Existing Transformer-based neural solvers for the Vehicle Routing Problem (VRP) suffer from poor scalability and insufficient solution diversity. Method: This paper proposes the Adversarial Generative Flow Network (AGFN) framework—the first to integrate Generative Flow Networks (GFlowNets) into VRP solving—establishing an alternating adversarial training paradigm between a generator and a discriminator, augmented by reinforcement learning–driven path generation and a hybrid decoding strategy. Contribution/Results: AGFN overcomes limitations of constructive modeling by jointly optimizing solution quality and diversity.

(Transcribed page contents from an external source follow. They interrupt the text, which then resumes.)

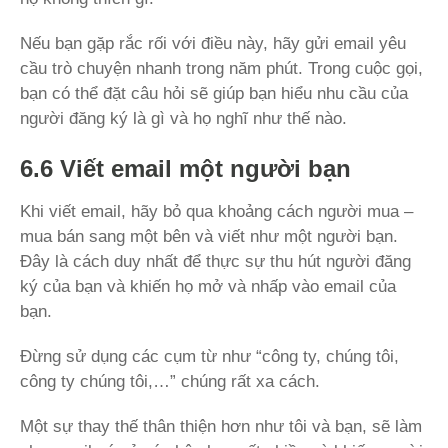
Nếu bạn gặp rắc rối với điều này, hãy gửi email yêu
cầu trò chuyện nhanh trong năm phút. Trong cuộc gọi,
bạn có thể đặt câu hỏi sẽ giúp bạn hiểu nhu cầu của
người đăng ký là gì và họ nghĩ như thế nào.
6.6 Viết email một người bạn
Khi viết email, hãy bỏ qua khoảng cách người mua –
mua bán sang một bên và viết như một người bạn.
Đây là cách duy nhất để thực sự thu hút người đăng
ký của bạn và khiến họ mở và nhấp vào email của
bạn.
Đừng sử dụng các cụm từ như “công ty, chúng tôi,
công ty chúng tôi,…” chúng rất xa cách.
Một sự thay thế thân thiện hơn như tôi và bạn, sẽ làm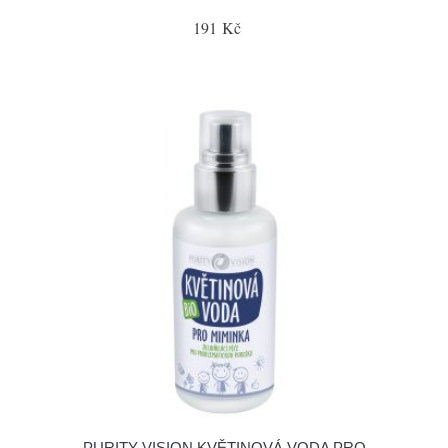
191 Kč
PURITY VISION KVĚTINOVÁ VODA PRO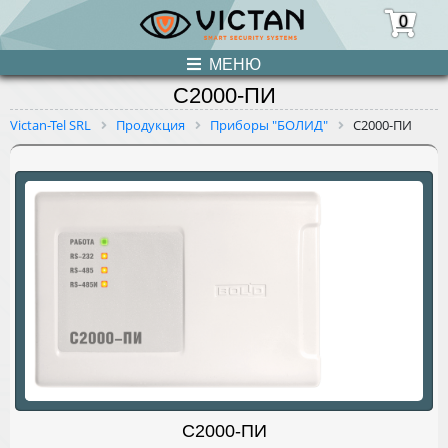
0
МЕНЮ
С2000-ПИ
ПРОДУКЦИЯ
Victan-Tel SRL
Продукция
Приборы "БОЛИД"
С2000-ПИ
НОВОСТИ
О НАС
УСЛУГИ
КОНТАКТЫ
С2000-ПИ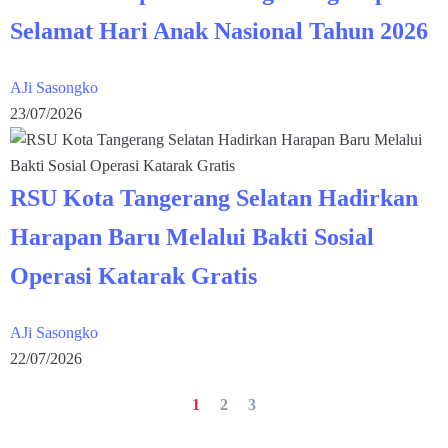
Selamat Hari Anak Nasional Tahun 2026
AJi Sasongko
23/07/2026
RSU Kota Tangerang Selatan Hadirkan
Harapan Baru Melalui Bakti Sosial
Operasi Katarak Gratis
AJi Sasongko
22/07/2026
1
2
3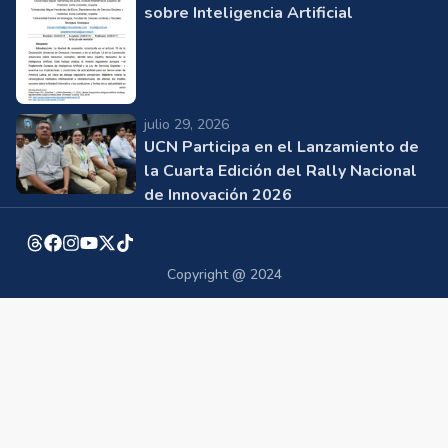
sobre Inteligencia Artificial
julio 29, 2026
UCN Participa en el Lanzamiento de
la Cuarta Edición del Rally Nacional
de Innovación 2026
Copyright @ 2024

On Capacitated VRP (CVRP) and Traveling Salesman Problem (TSP) benchmarks, AGFN significantly outperforms state-of-the-art constructive neural solvers on both synthetic and real-world datasets, demonstrating superior generalization capability and higher solution quality.

Recent research into solving vehicle routing problems (VRPs) has gained significant traction, particularly through the application of deep (reinforcement) learning for end-to-end solution construction. However, many current construction-based neural solvers predominantly utilize Transformer architectures, which can face scalability challenges and struggle to produce diverse solutions. To address these limitations, we introduce a novel framework beyond Transformer-based approaches, i.e., Adversarial Generative Flow Networks (AGFN). This framework integrates the generative flow network (GFlowNet)-a probabilistic model inherently adept at generating diverse solutions (routes)-with a complementary model for discriminating (or evaluating) the solutions. These models are trained alternately in an adversarial manner to improve the overall solution quality, followed by a proposed hybrid decoding method to construct the solution. We apply the AGFN framework to solve the capacitated vehicle routing problem (CVRP) and travelling salesman problem (TSP), and our experimental results demonstrate that AGFN surpasses the popular construction-based neural solvers, showcasing strong generalization capabilities on synthetic and real-world benchmark instances.